_EXERCISE DETAILS_. Which lines in the data below contain the word "MALLORCA"? Pull each of them out.

_SUPPLIED DATA_.

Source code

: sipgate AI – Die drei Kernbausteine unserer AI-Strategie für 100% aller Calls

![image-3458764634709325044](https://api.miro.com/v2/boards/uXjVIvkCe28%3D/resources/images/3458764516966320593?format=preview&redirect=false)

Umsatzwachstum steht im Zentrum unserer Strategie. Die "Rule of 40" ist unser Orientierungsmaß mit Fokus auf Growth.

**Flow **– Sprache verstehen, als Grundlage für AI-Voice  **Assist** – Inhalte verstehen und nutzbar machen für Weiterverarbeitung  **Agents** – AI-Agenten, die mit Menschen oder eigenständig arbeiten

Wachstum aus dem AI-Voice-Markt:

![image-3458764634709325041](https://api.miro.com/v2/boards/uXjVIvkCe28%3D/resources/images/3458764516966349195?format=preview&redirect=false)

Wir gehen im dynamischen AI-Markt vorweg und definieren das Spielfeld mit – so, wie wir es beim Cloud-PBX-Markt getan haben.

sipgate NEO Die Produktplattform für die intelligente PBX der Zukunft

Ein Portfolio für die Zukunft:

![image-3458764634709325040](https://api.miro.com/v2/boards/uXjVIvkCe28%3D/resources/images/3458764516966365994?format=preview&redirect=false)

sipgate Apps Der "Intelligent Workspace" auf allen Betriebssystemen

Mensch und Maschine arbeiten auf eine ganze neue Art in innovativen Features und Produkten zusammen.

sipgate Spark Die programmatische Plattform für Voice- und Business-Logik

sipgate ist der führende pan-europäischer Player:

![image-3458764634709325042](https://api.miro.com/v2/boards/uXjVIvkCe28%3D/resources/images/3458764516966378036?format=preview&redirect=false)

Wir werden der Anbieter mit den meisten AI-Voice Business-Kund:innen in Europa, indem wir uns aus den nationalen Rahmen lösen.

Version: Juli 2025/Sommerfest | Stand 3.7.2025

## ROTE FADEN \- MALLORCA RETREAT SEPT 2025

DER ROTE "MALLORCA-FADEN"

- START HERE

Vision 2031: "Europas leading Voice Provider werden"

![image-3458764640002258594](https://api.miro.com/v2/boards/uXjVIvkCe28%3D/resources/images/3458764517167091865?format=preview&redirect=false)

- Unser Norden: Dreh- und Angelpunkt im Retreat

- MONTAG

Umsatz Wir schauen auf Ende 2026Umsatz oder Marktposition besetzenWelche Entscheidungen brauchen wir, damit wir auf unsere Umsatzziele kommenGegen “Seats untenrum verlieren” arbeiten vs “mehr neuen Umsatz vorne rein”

_EXERCISE SOLUTION_.
## ROTE FADEN \- MALLORCA RETREAT SEPT 2025
DER ROTE "MALLORCA-FADEN"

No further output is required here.